As soon as I pulled into the barn, I put Izzy in his rope halter and walked out and around to the back side of the arena to a particularly large, and sturdy tree. I tossed the lead rope up and over a thick branch, tied a slip knot, patted Izzy's neck, and walked away.
When I went to get Izzy, I saw that he was quite sweaty and there were some hoof prints in the dirt. He was obviously stressed about being alone, but I suspect his previous owner worked on standing tied because Izzy never challenged the lead rope. And for those are worried, I only tie with a Blocker Tie Ring. If something had happened, he would have been able to pull himself free, but he would have had to pull back pretty hard as I had the Tie Ring set on the second tension level.
In total, he stood tied for the better part of an hour and a half. He got moved every twenty to forty minutes, and I could always see and hear him. Considering he was so goofy about being off the property the day before, I was quite impressed with he handled being alone.

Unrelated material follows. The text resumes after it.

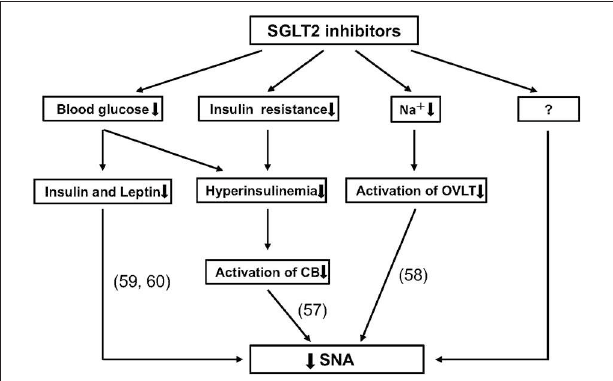
FIGURE 3 | Possible mechanisms for reducing sympathetic nervous activity (SNA) through use of sodium-glucose cotransporter 2 (SGLT2) inhibitors. Recent studies have suggested that SGLT2 inhibitors elicit a reduction in SNA by decreasing insulin, leptin (59, 60) and blood glucose levels; and by improving insulin resistance and hyperinsulinemia, which could reduce the activation of carotid body (CB) (57); as well as by reducing sodium volume, which inhibits the activation of organum vasculosum laminae terminalis (OVLT) ( 58). Importantly, there are likely to be other mechanisms that have not been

He could see the barn and other horses, but at a clinic or a show he'll be able to do that too. I didn't want to torture him, but I did want to help him build some confidence.
There will definitely be more of these kinds of days over the next month. At the end of February, Speedy and I are heading back to the Ventura area for another two-day clinic with Dr. Christian Schacht. Izzy needs to be able to see us drive off without panicking. A few more days of this kind of work and he should be a bit more confident.